Extracted records
■ ■ ■ ■ ■

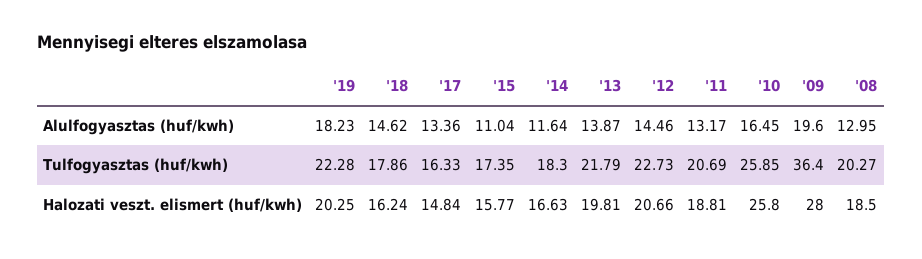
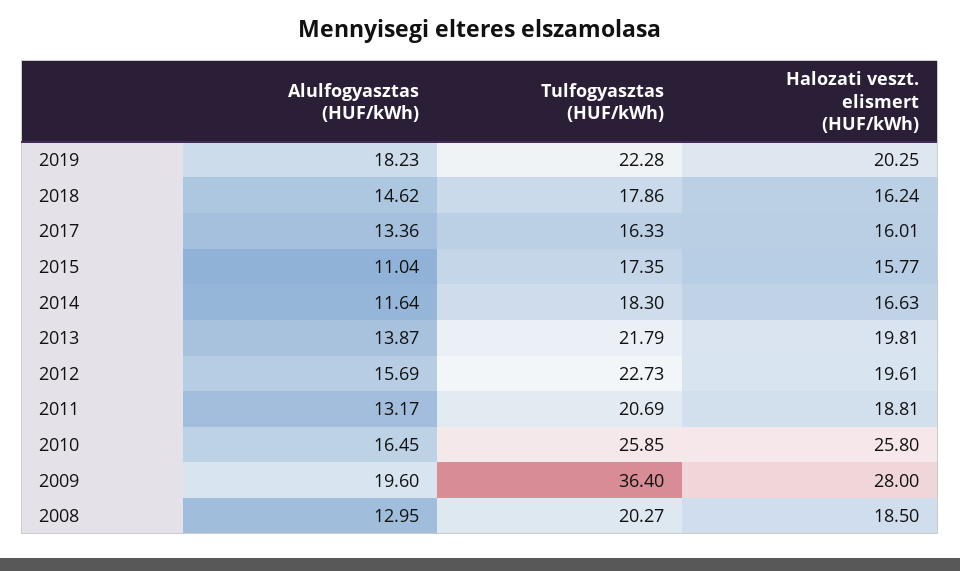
'12, Alulfogyasztas (huf/kwh): 14.46 -> 15.69
'17, Halozati veszt. elismert (huf/kwh): 14.84 -> 16.01
'12, Halozati veszt. elismert (huf/kwh): 20.66 -> 19.61

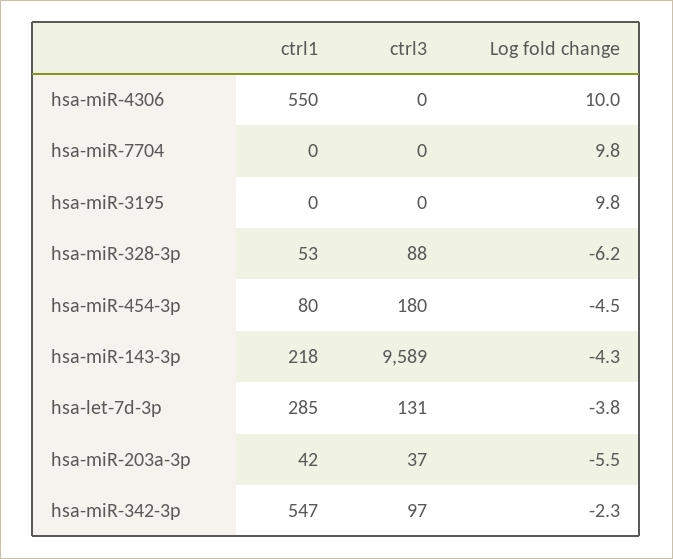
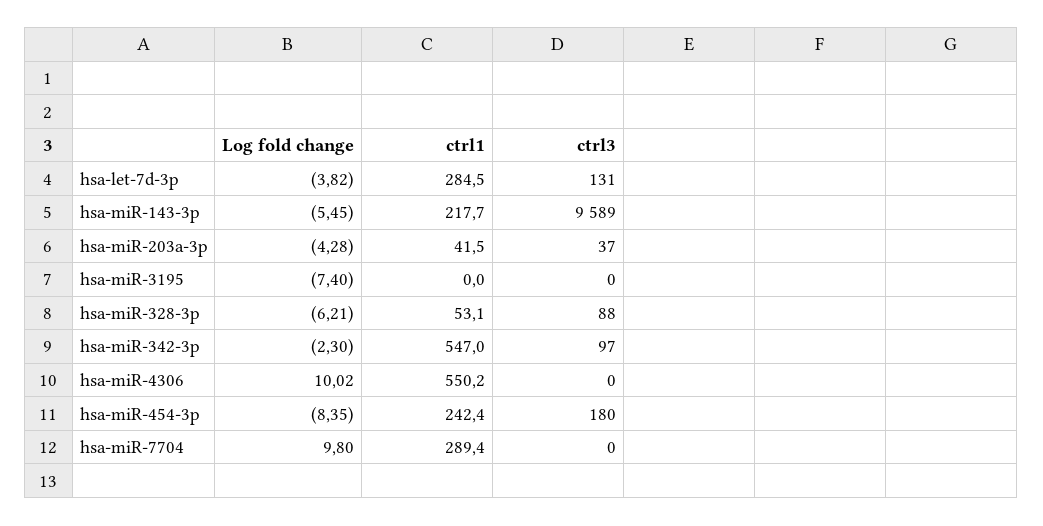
ctrl1, hsa-miR-7704: 0 -> 289.4
Log fold change, hsa-miR-3195: 9.8 -> -7.4
ctrl1, hsa-miR-454-3p: 80 -> 242.4
Log fold change, hsa-miR-454-3p: -4.5 -> -8.35
Log fold change, hsa-miR-143-3p: -4.3 -> -5.45
Log fold change, hsa-miR-203a-3p: -5.5 -> -4.28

■ ■ ■ ■ ■

The task:
What is needed is every line from the data above that includes the string "change", copied out.

Task output:
Log fold change, hsa-miR-3195: 9.8 -> -7.4
Log fold change, hsa-miR-454-3p: -4.5 -> -8.35
Log fold change, hsa-miR-143-3p: -4.3 -> -5.45
Log fold change, hsa-miR-203a-3p: -5.5 -> -4.28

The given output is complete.